After lunch we headed on down through the Butterfly Flyway the Nature Conservancy has made by removing some of the young firs, which is also part of the Oak Savannah restoration efforts. Then down into the large wetland meadow below, angling over to a new way to return to where we parked. While I knew where I was, I had not ever been this way before, so it was basic, “pick the easiest way to go”. We did cross one creek four times, but at no time did I hear any mutiny muttering behind. What a super group of hikers to lead. Ended up on the lower trail, and then went up the trail and over to a nice outlook clearing for some views. Down to “The Whale”, a very large rock where 100s of Obsidians used to learn the fundamentals of rock climbing every Spring. Then follow the trail down though the Buck Pasture to finish at the parking area.

Tom Happy reported that the count was right, so nobody fell into the creek.

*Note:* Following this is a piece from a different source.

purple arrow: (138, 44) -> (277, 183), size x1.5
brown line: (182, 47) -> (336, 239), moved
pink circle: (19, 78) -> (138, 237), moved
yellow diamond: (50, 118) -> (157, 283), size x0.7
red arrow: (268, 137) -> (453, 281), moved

I thanked one and all for making the hike a fun one, and soon everyone was heading down to the McKenzie View Road and home. I locked the gate, and turned toward my pickup which was parked across the road. I almost did not make it to the pickup, as I did not have a life vest on. The Gully Washer of all Gully Washers open up, and so I jumped into the pickup, and waited it out, because I knew my wipers could not keep up with it. Sure glad it had waited until we had completed the hike.

Hikers were: Joan Abel, Neil Cawood, Alan Cohn, Brian Hamilton, Mary Hamilton, Tom Happy, Carolyn Higgons, Cork Higgons, Stewart Hoeg, James Kiley, Moshe Rapaport, Lauren Tuchmon and Gary Kirk, leader.